Lorna Simpson’s understated, monochrome images employ collaged fragments from magazines like Ebony and Jet in a powerful, poetic mediation on race in America. (At Salon94 Bowery on the Lower East Side through Oct 22nd).

Lorna Simpson, Hands, India ink and screenprint on Clayboard, 48 x 36 inches, 2016.
Lorna Simpson, Hands, India ink and screenprint on Clayboard, 48 x 36 inches, 2016.

 

Ibrahim El-Salahi at Salon94

A visit to the Alhambra in Spain inspired Oxford, England-based Sudanese artist Ibrahim El-Salahi to begin his ‘Flamenco’ series, in which he celebrates the music and dance of Andalusia in his signature, modernist style.  (At Salon94 on the Lower East Side through April 18th).

Ibrahim El-Salahi, Flamenco, poster paint on cardboard, 33.875 x 34.625 inches, 2010.
Ibrahim El-Salahi, Flamenco (detail), poster paint on cardboard, 33.875 x 34.625 inches, 2010.

Katy Grannan at Salon94 Bowery

Taken in what photographer Katy Grannan calls ‘spontaneous collaborations,’ photos of anonymous subjects on the street from 2012-13 lend a heroic quality and astounding dignity to Californians on the margins. (At Salon 94 Bowery on the Lower East Side through Dec 20th).

Katy Grannan, Anonymous, Modesto, CA, archival pigment print on cotton rag paper mounted to Plexiglas, 55 x 41 inches, 2013.

Anton Alvarez at Salon94 Freemans

Stockholm-based artist Anton Alvarez has turned Salon94’s Freeman Alley space into his studio this month to construct new works using his ‘thread wrapping machine.’ Pictured here with an assistant, Alvarez (rear) guides an object into the machine’s opening, allowing glue coated thread (each a different color) to wrap around and create a pattern. (Through May 9th – see Salon94.com for a schedule of Alvarez’s studio hours).

Anton Alvarez, installation view of ‘Wrapsody,’ at Salon94 Freemans, April 2015.

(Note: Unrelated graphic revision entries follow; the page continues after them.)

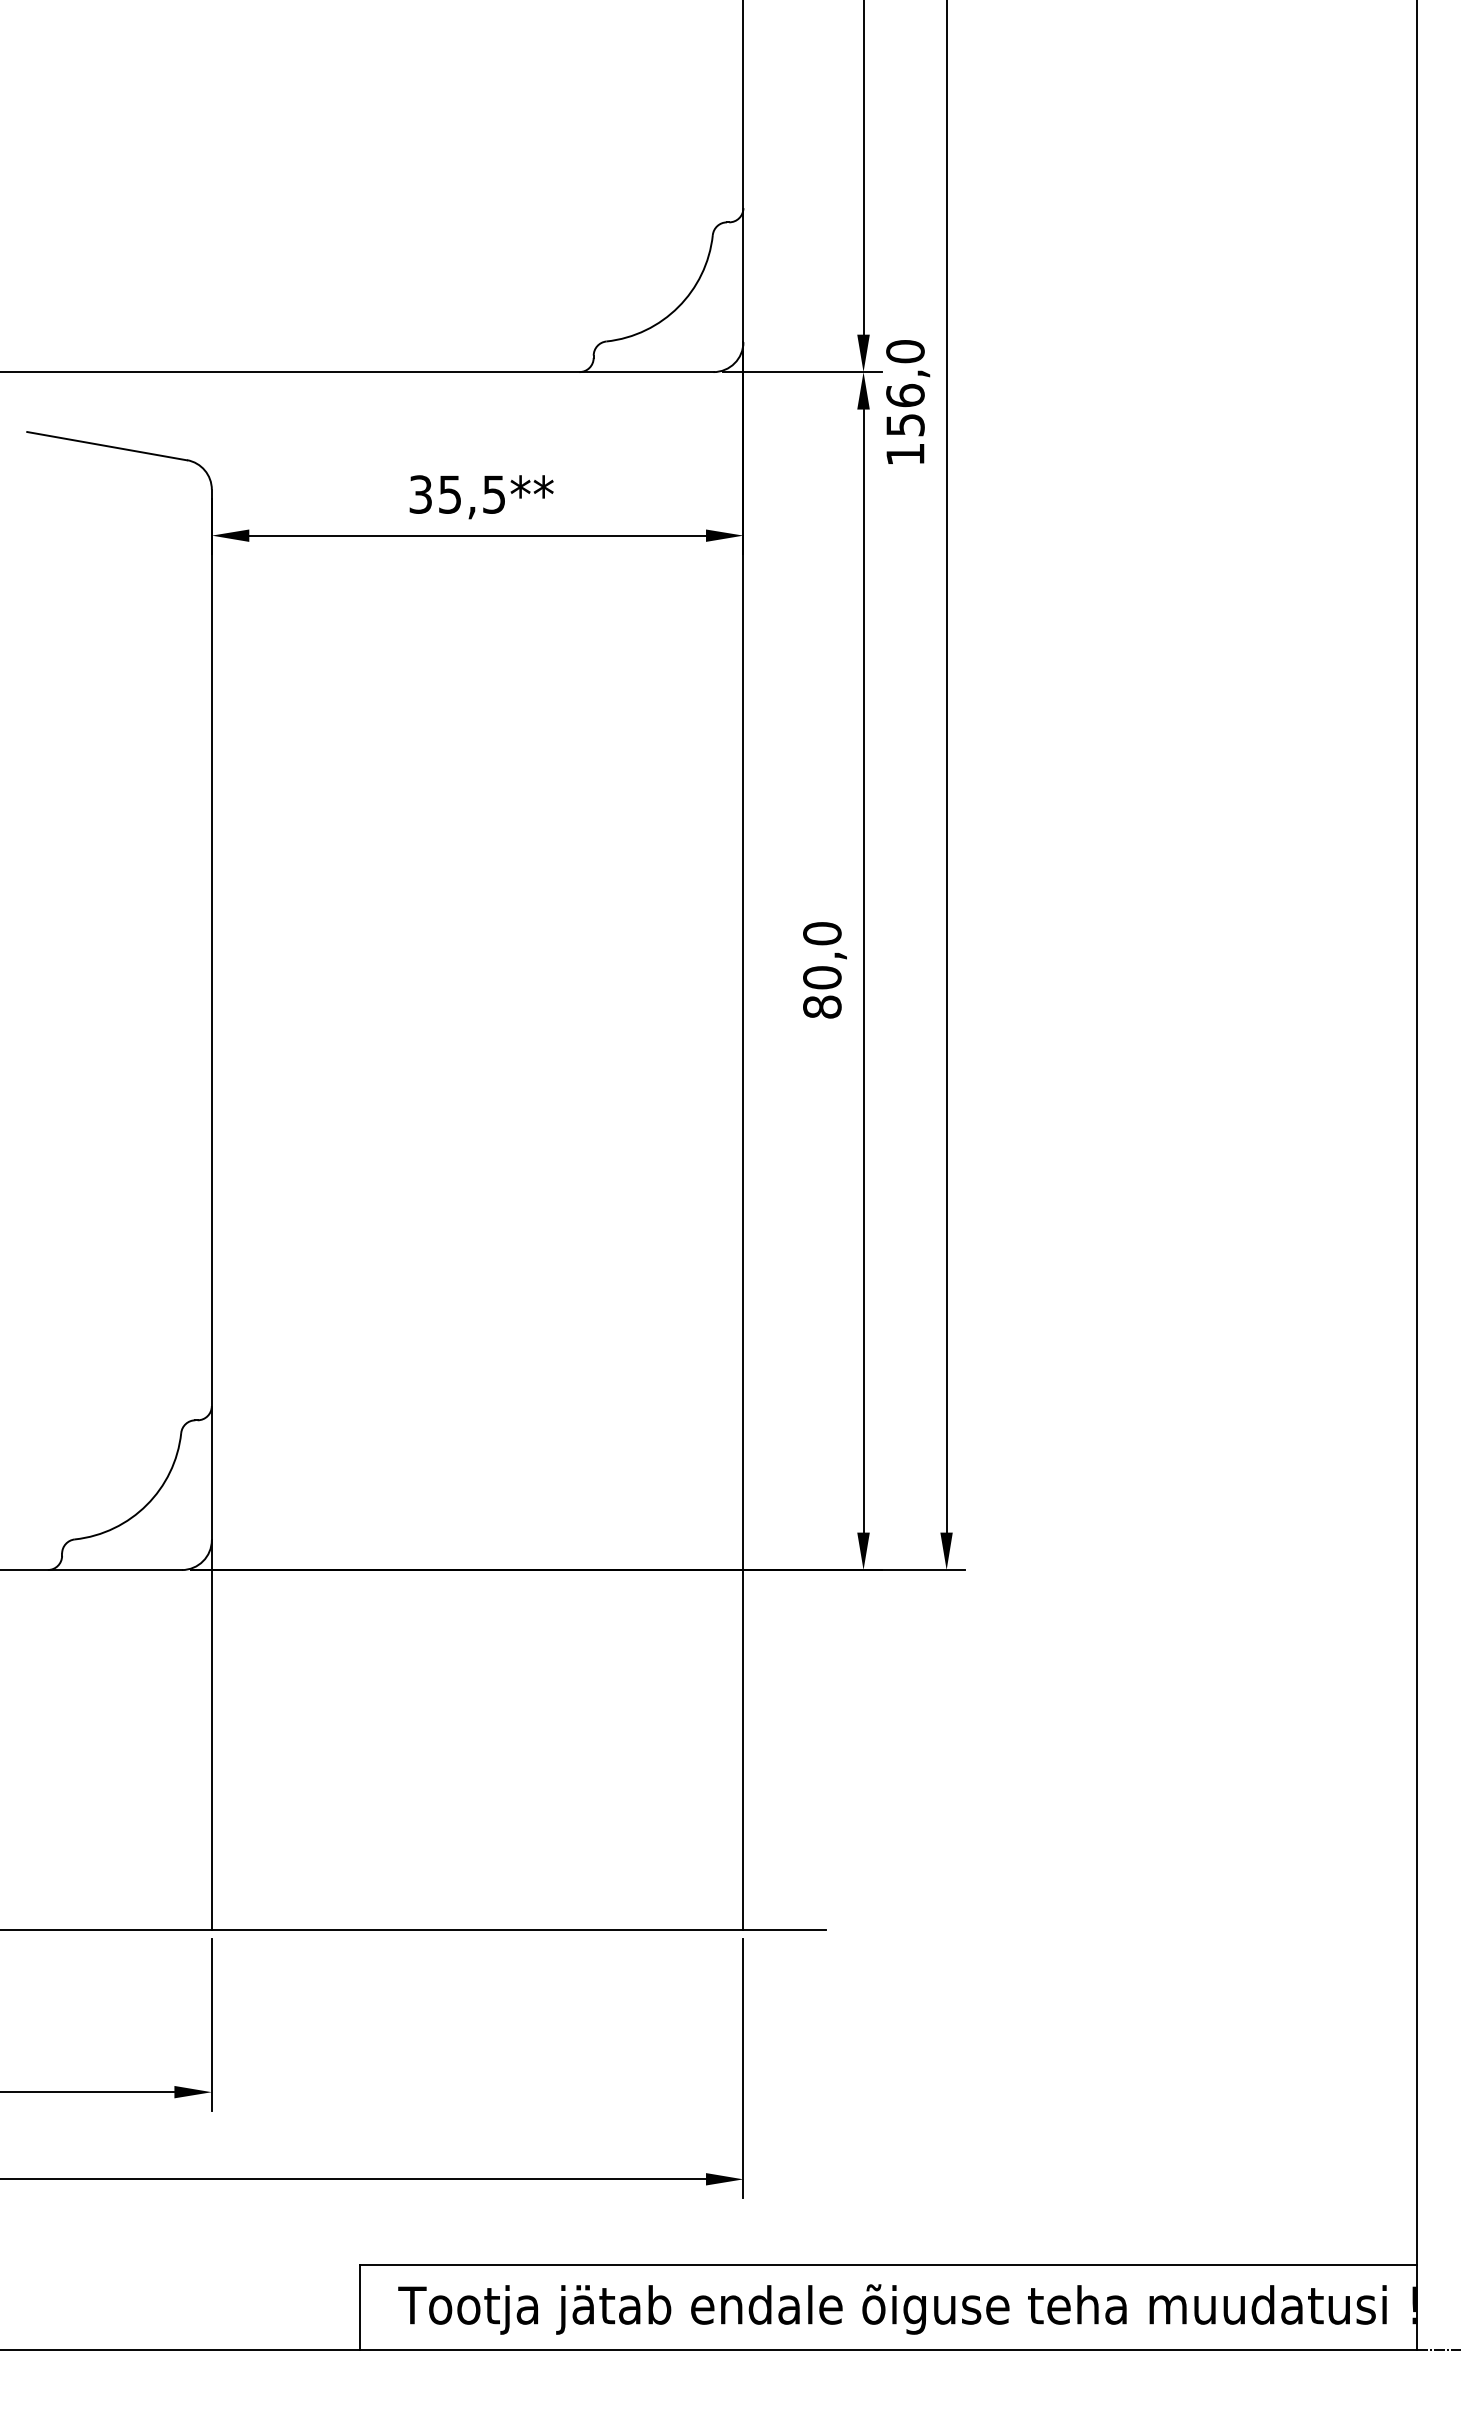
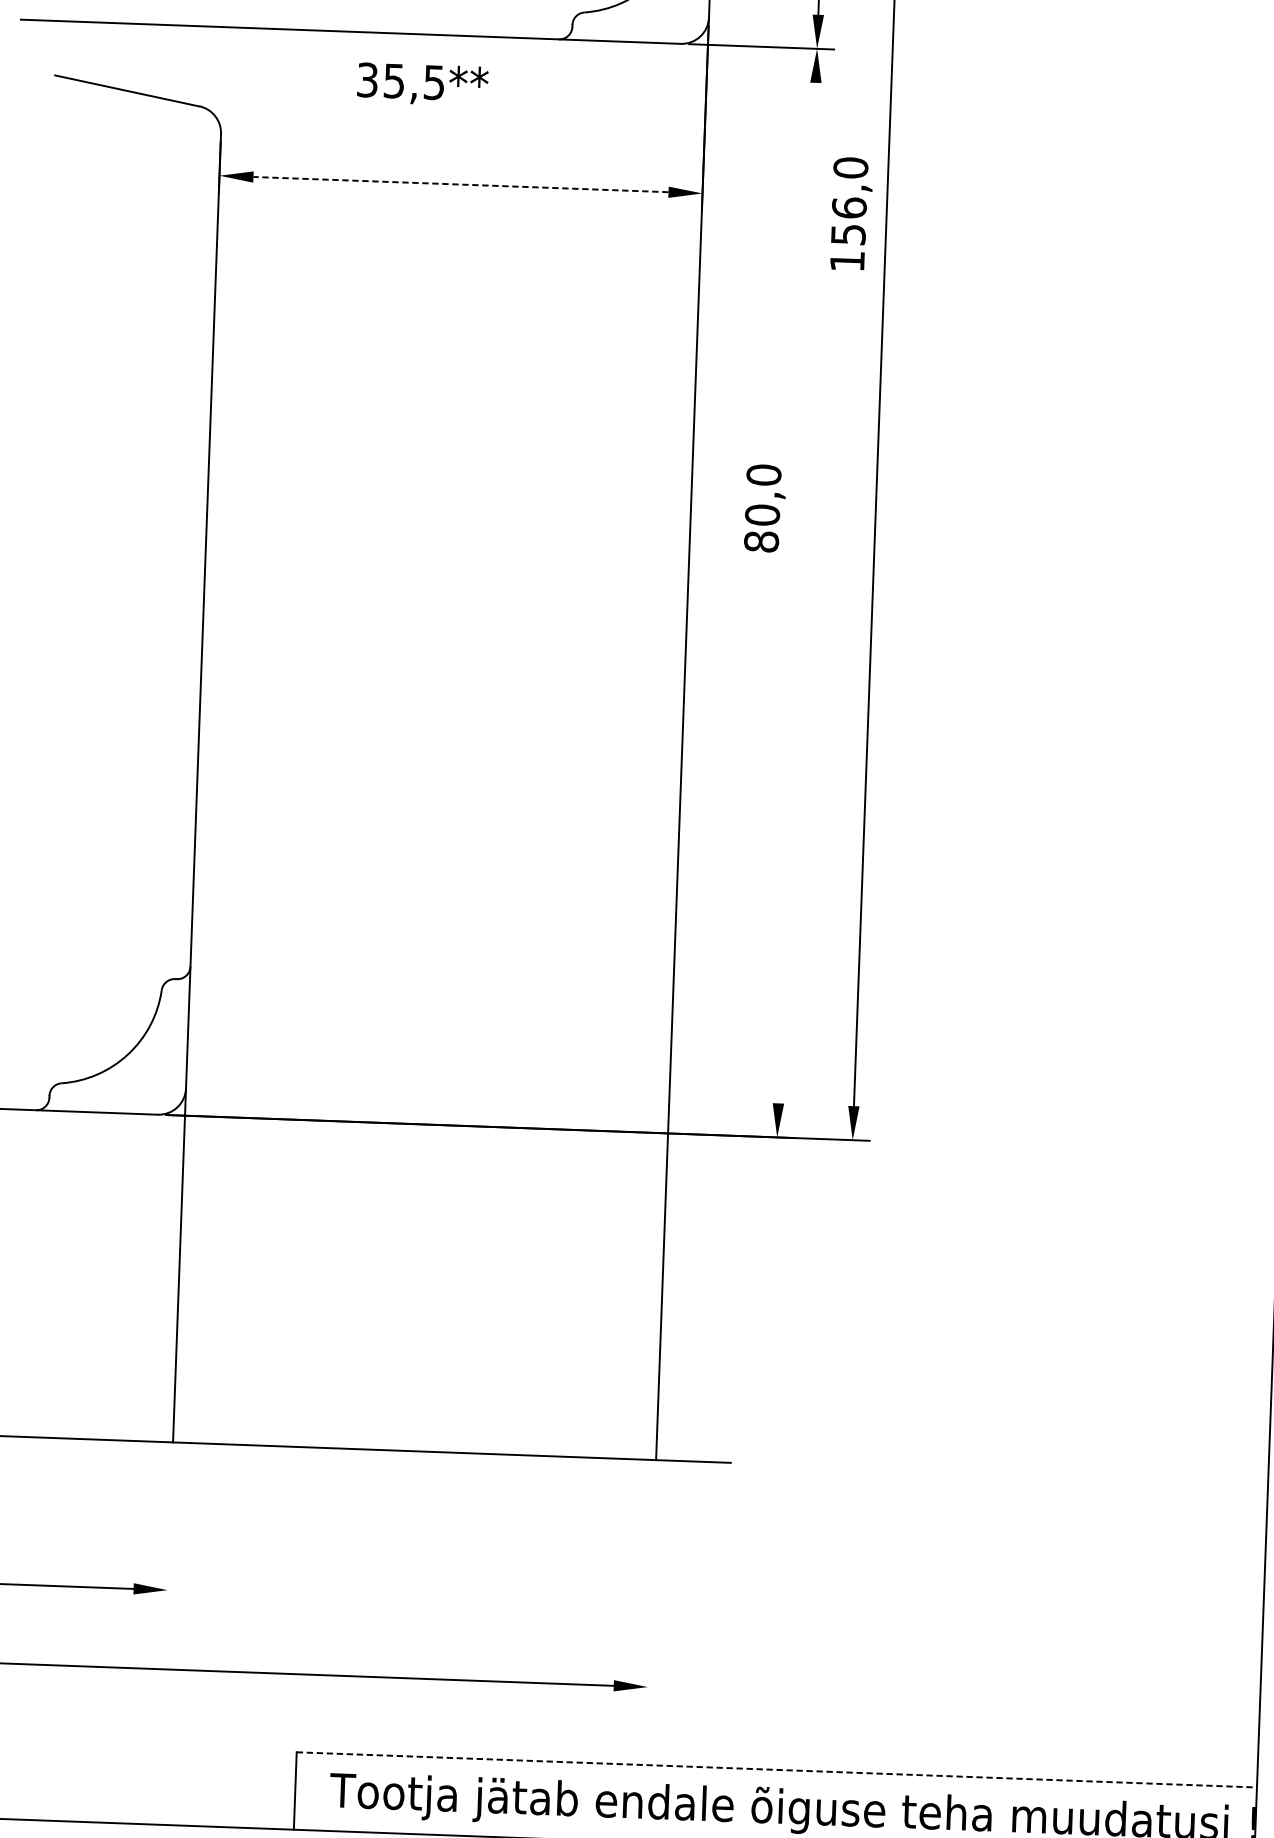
text: (908, 401) -> (851, 213), moved
text: (481, 497) -> (422, 84), moved
line: (477, 535) -> (460, 184), solid -> dashed
text: (824, 970) -> (764, 508), moved
line: (863, 970) -> (797, 592), removed
line: (211, 2024) -> (169, 1528), removed
line: (743, 2068) -> (651, 1586), removed
line: (889, 2265) -> (777, 1770), solid -> dashed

David Benjamin Sherry at Salon94 and Danziger Gallery

Young LA-based artist David Benjamin Sherry made his name with eco-conscious photos that alter the landscape of the American west. Here, he collages several photos together making a quilt-like pattern of stones that resembles a Playdoh sculpture or a well-intentioned but garish re-do of nature. (At Salon94 on the Lower East Side and Danziger Gallery in Chelsea through Oct 25th).

David Benjamin Sherry, Emotional Algorithm Epoch, Joshua Tree, California I, collage of traditional color darkroom photos, 40 x 50 inches, 2014.

Amy Bessone at Salon 94

Amy Bessone’s pencil holder fists unite in vague protest in her current solo show at Salon94 Bowery on the Lower East Side.  A nearby poster warns, ‘Don’t Truncate Me!’  Already truncated, the hands become resistance tchotchkes. (through June 14th).

Amy Bessone, installation view of  ‘In the Green Room’ (foreground is ‘Number…(Numbers),’ ceramic, pencil, 2013).

Jules de Balincourt at Salon94 Bowery

Jules de Balincourt, Off Base, oil and acrylic on canvas, 2012.
Jules de Balincourt, Off Base, oil and acrylic on canvas, 2012.

Jules de Balincourt’s soldiers have a dazed, world-weary expression and, like Andy Warhol’s ‘Triple Elvis,’ each has at least one shadow character in near proximity.  In this detail from the larger painting ‘Off Base,’ the artist turns the mens’ face paint camouflage into Fauvist masks that resonate with a reinterpreted Matisse painting nearby. (At Salon94 Bowery, on the Lower East Side, through January 13th.)